Sunday Musings: Staying Put?

Whenever financial markets slide into bear market territory, there are bound to be numerous articles appearing online or in print touting the “benefits” of staying put with your investments. It is as if nothing has been learned from the all too recent bear market of 2000-2003.

MarketWatch featured such a story titled “Grit and bear it.” Let’s look at some of the ideas:

Wall Street giant Bear Stearns is severely wounded and the natural instinct for many investors is to run, not just from financial-services stocks but from the entire market.

But the financial crisis that struck Bear Stearns Cos. Inc. on Friday — while the latest and possibly not the last shoe to drop in the widening credit crisis — is still no reason for investors to dump stocks and hide out in cash or Treasury bonds.

“It’s too late to be bearish, but it’s too early to be bullish,” said Bernard Baumohl, managing director of investment advisory firm The Economic Outlook Group LLC. “Until the dust settles, we’re advising clients to stay put.”

For Baumohl, a model portfolio today would be highly defensive — 40% cash; 50% stocks, mostly outside of the U.S.; and 10% in precious metals. But he wouldn’t suggest overhauling your own portfolio now to fit that cautious bill.

In fact, he expects to boost his clients’ allocation to stocks later this year.

“At this stage we are close to a bottoming in the stock market,” Baumohl said, “but it’s probably going to bounce around at the trough for at least another three to five months. It will be sometime until the second half of the year when finally people will jump back into the market and take advantage of the distressed prices.”

Of course, that’s small comfort now, with Bear Stearns on a precarious edge and investors anxious about what comes next.

“It’s a symptom of the entire financial-services sector,” said Michael Cuggino, manager of the Permanent Portfolio Fund. “I don’t think that ultimately Bear Stearns will be the only one to have this sort of thing occur. I don’t think they’re the only firm that can experience such liquidity crises.”
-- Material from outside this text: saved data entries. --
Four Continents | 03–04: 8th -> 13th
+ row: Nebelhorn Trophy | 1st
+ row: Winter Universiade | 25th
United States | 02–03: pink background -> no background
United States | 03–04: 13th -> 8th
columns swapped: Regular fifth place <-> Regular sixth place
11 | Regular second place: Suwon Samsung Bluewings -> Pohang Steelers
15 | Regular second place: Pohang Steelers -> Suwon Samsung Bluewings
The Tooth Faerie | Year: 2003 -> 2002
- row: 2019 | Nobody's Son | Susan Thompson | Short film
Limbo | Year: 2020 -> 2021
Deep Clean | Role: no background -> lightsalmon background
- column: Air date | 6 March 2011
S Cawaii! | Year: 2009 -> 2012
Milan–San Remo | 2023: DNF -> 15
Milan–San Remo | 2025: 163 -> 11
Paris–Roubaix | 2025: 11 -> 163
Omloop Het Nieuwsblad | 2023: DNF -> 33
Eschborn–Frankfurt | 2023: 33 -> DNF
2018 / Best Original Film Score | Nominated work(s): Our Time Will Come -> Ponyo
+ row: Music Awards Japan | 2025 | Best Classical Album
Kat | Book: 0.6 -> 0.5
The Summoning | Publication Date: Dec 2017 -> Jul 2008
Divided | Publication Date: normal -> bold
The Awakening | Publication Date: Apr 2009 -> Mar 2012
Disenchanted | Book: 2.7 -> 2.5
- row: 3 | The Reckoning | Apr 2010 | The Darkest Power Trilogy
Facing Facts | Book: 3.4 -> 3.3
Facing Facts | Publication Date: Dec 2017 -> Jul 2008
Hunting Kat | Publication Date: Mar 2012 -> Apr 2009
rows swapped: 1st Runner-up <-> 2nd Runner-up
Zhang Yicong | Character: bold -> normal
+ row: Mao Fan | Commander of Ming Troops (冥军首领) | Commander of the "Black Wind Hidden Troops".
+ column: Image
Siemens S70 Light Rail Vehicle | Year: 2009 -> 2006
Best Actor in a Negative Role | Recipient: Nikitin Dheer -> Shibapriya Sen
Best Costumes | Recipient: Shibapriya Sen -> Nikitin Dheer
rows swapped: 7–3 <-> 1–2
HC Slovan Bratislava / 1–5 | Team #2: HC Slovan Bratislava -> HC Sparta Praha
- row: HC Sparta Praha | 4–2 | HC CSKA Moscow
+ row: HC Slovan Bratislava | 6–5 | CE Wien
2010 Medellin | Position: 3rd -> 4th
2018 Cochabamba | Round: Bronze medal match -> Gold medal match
I just have to shake my head when reading such nonsense. Don’t these people realize that we are in bear market territory and may very well be witnessing the unwinding of the largest credit bubble ever created? Bear Stearns almost collapsed on Friday had it not been for a last minute Fed bailout. Without it, the ramifications for Wall Street might have been devastating. Next time, the Fed or any other while knight might not step in and then what?

These jokers in the above article are touting a model portfolio and talking about a bottom in the market. These stories are very similar to those I remember from late 2000.

My point about this ranting is simply that no one can foresee the future. Prices and price direction are the only things that are real because they can be measured. And right now, price direction points south meaning that if we continue in that direction, bullish portfolios will once again be annihilated.

I prefer reading qualified information from individuals with no axe to grind. I suggest you do the same and stay away from the nauseous repetitiveness of financial reality TV shows. While this may be great entertainment, be aware that’s all it is. My personal tolerance is about 5 minutes when watching botox enhanced individuals attempting to tell me what the market will do in the future or which mutual fund is a great buy.

Keep the big picture in mind; right now, the time is to be conservative and mostly on the sidelines.